Ukip led the way to Brexit, but now the party is on less than 10 per cent in the polls. 

Ukip could be finished. Ukip has only ever had two MPs, but it held an outside influence on politics: without it, we’d probably never have had the EU referendum. But Brexit has turned Ukip into a single-issue party without an issue. Ukip’s sole remaining MP, Douglas Carswell, left the party in March 2017, and told Sky News’ Adam Boulton that there was “no point” to the party anymore. 

Not everyone in Ukip has given up, though: Nigel Farage told Peston on Sunday that Ukip “will survive”, and current leader Paul Nuttall will be contesting a seat this year. But Ukip is standing in fewer constituencies than last time thanks to a shortage of both money and people. Who benefits if Ukip is finished? It’s likely to be the Tories. 

Is Ukip finished? 

What are Ukip's poll ratings?

Ukip’s poll ratings peaked in June 2016 at 16 per cent. Since the leave campaign’s success, that has steadily declined so that Ukip is going into the 2017 general election on 4 per cent, according to the latest polls. If the polls can be trusted, that’s a serious collapse.

Can Ukip get anymore MPs?

In the 2015 general election Ukip contested nearly every seat and got 13 per cent of the vote, making it the third biggest party (although is only returned one MP). Now Ukip is reportedly struggling to find candidates and could stand in as few as 100 seats. Ukip leader Paul Nuttall will stand in Boston and Skegness, but both ex-leader Nigel Farage and donor Arron Banks have ruled themselves out of running this time.

How many members does Ukip have?

Ukip’s membership declined from 45,994 at the 2015 general election to 39,000 in 2016. That’s a worrying sign for any political party, which relies on grassroots memberships to put in the campaigning legwork.

What does Ukip's decline mean for Labour and the Conservatives? 

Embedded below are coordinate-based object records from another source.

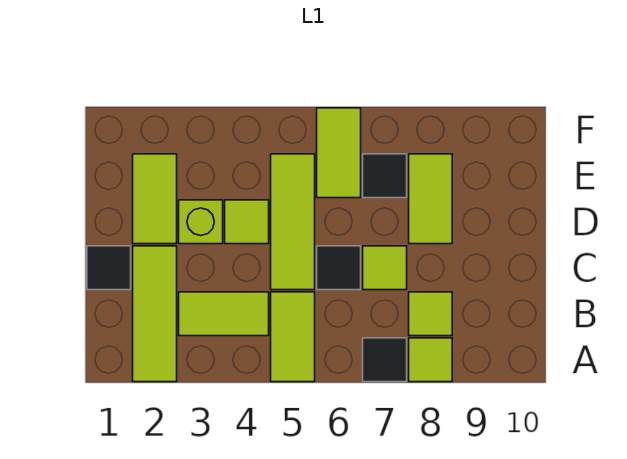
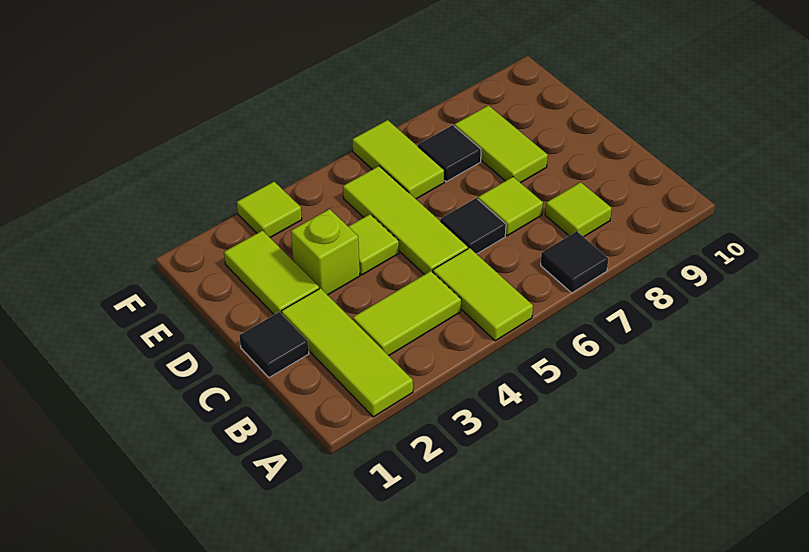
lime 1x1 tile [409,338,452,382] -> lime 1x1 tile moved to [237,182,302,237]

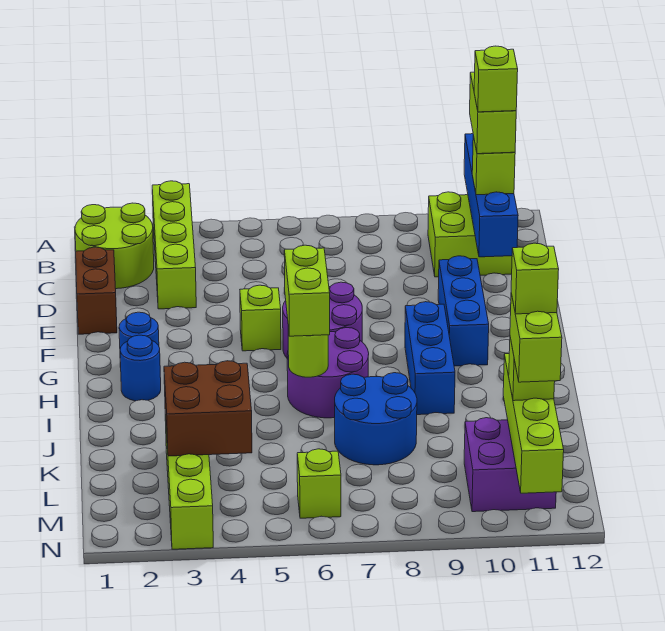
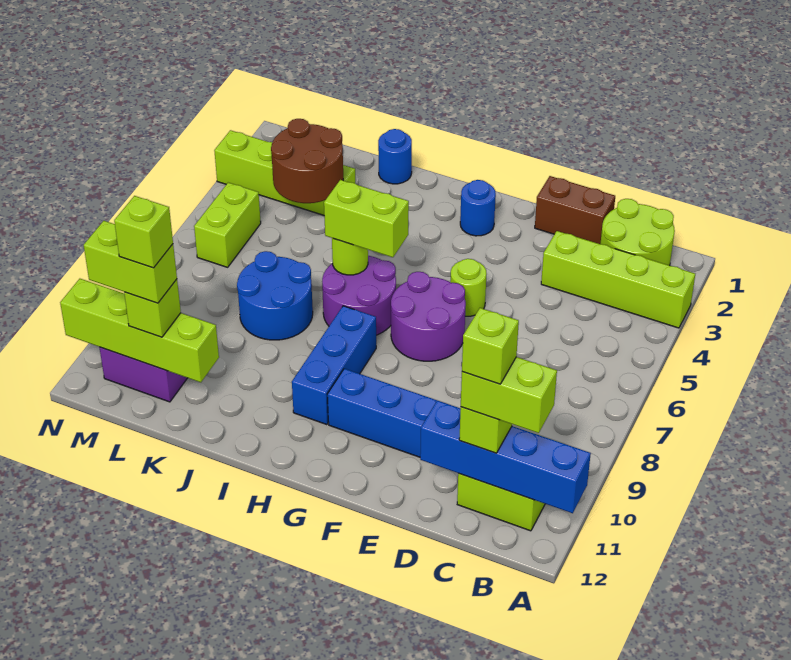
lime 1x1 brick [240,285,281,351] -> lime 1x1 round brick [450,259,487,316]
blue 1x3 brick [405,302,455,415] -> blue 1x3 brick turned to [292,306,376,425]
blue 1x1 round brick [120,335,161,401] -> blue 1x1 round brick moved to [378,129,412,184]
brown 2x2 brick [164,361,252,456] -> brown 2x2 round brick [271,119,343,203]
lime 1x1 brick [297,449,341,518] -> lime 1x2 brick [194,183,261,267]

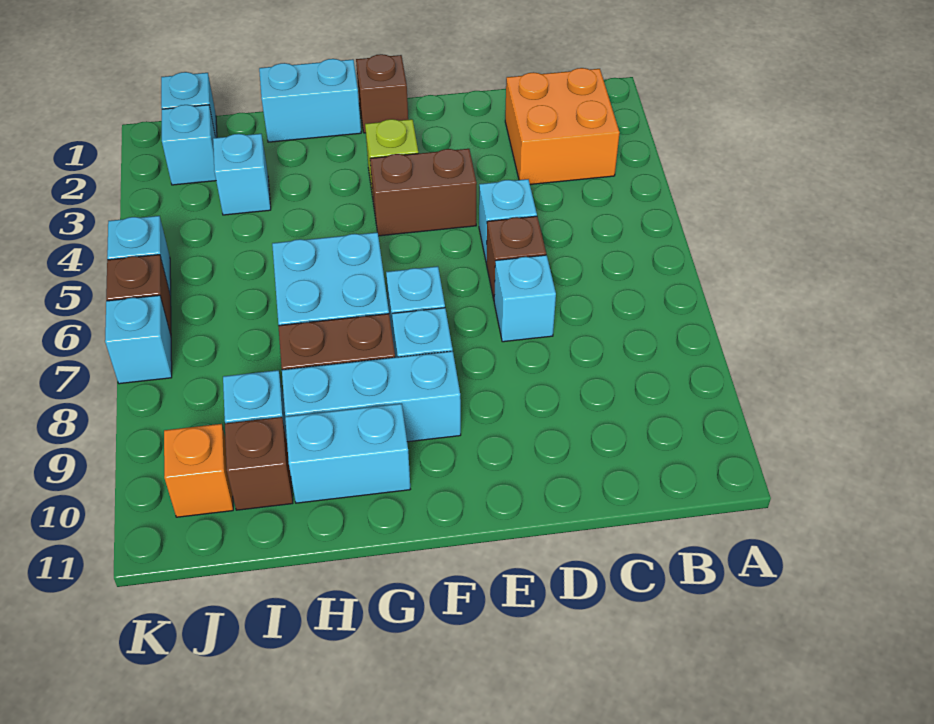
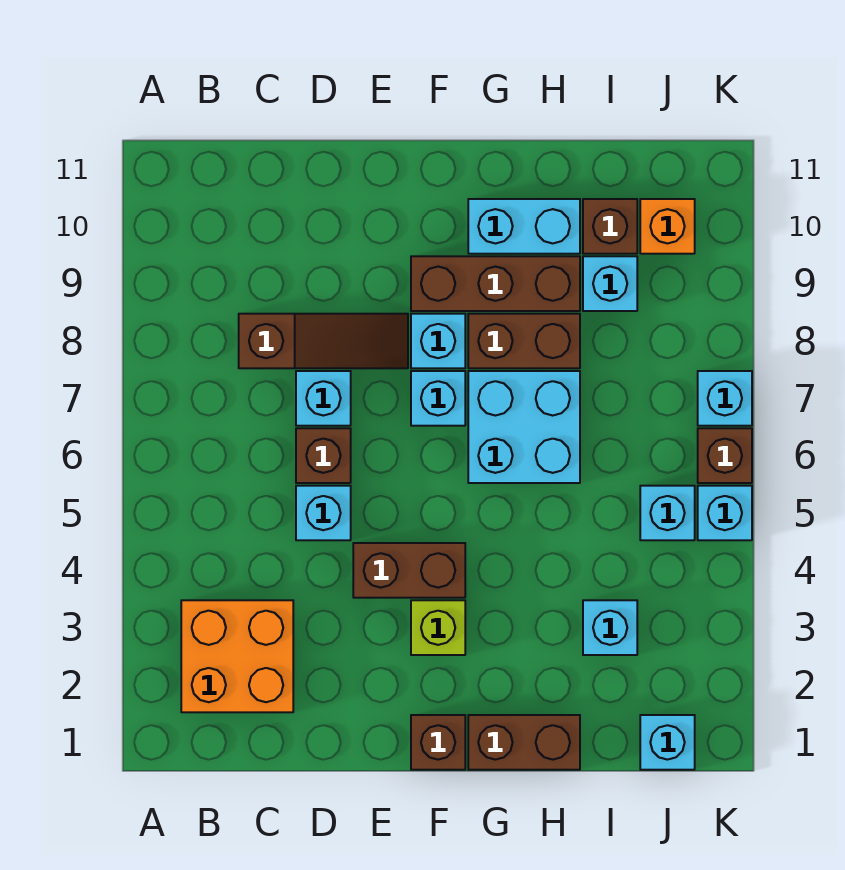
none -> brown 1x3 slope [239,314,408,368]
cyan 1x3 brick [282,351,461,442] -> brown 1x3 brick [411,256,580,311]
cyan 1x2 brick [259,59,361,142] -> brown 1x2 brick [468,715,580,770]
cyan 1x1 brick [162,105,216,185] -> cyan 1x1 brick moved to [640,486,695,540]

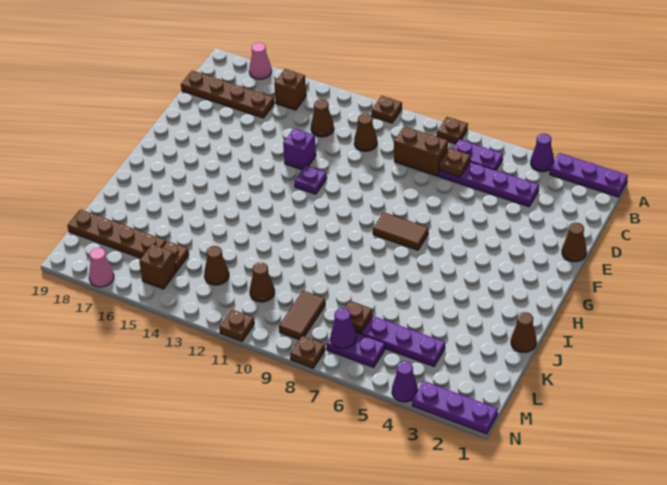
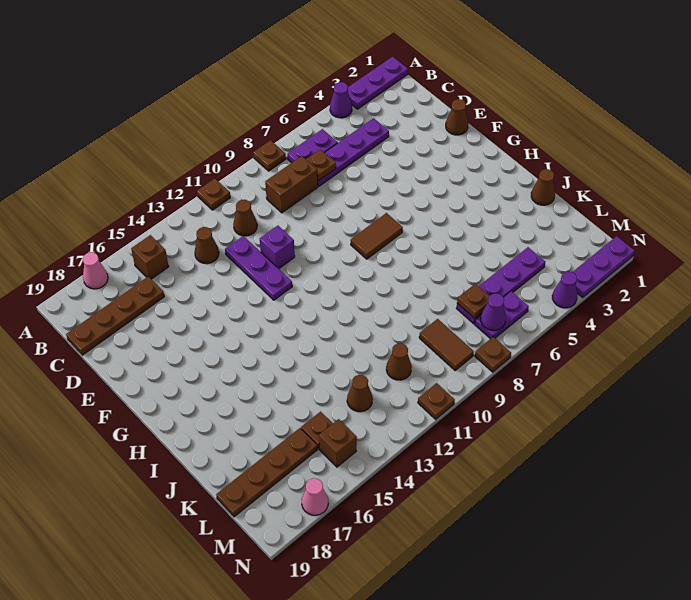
purple 1x1 brick [283,128,316,170] -> purple 1x1 brick moved to [260,226,295,269]
purple 1x1 plate [295,165,327,194] -> purple 1x3 plate [225,236,292,300]

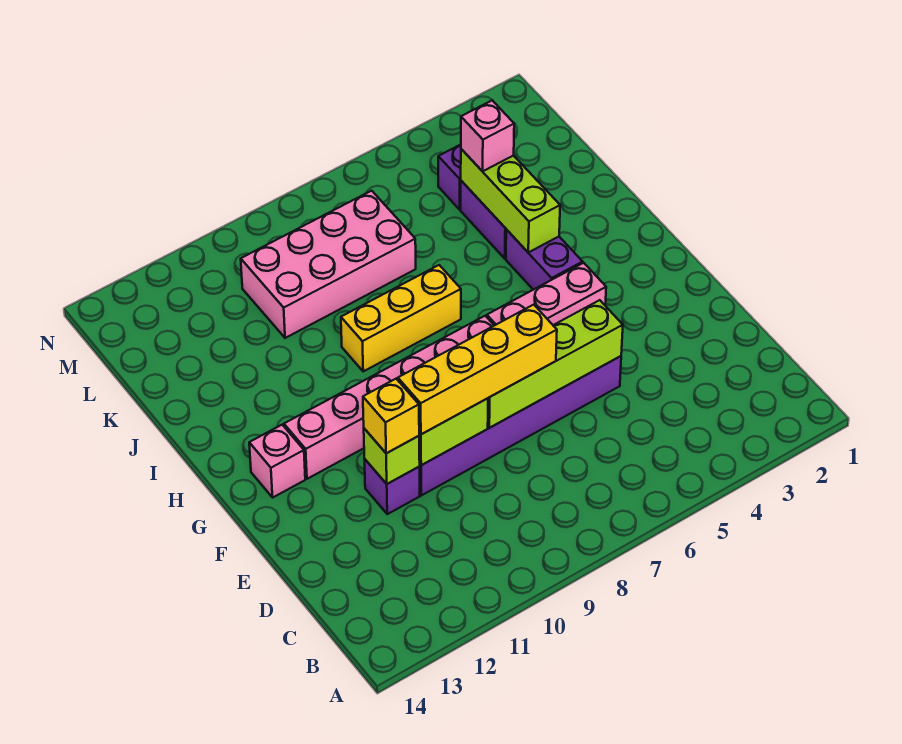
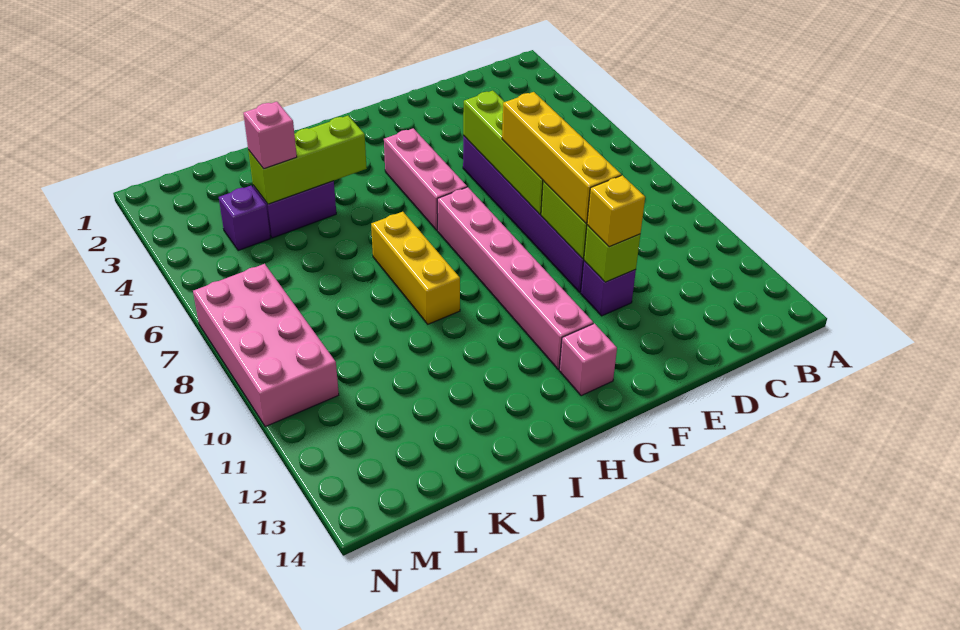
purple 1x2 brick [506,230,583,290] -> none
pink 2x4 brick [241,191,416,338] -> pink 2x4 brick moved to [193,264,339,427]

The rise of Ukip took votes from both the Conservatives and Labour, with a nationalist message that appealed to disaffected voters from both right and left. But the decline of Ukip only seems to be helping the Conservatives. Stephen Bush has written about how in Wales voting Ukip seems to have been a gateway drug for traditional Labour voters who are now backing the mainstream right; so the voters Ukip took from the Conservatives are reverting to the Conservatives, and the ones they took from Labour are transferring to the Conservatives too.

Ukip might be finished as an electoral force, but its influence on the rest of British politics will be felt for many years yet.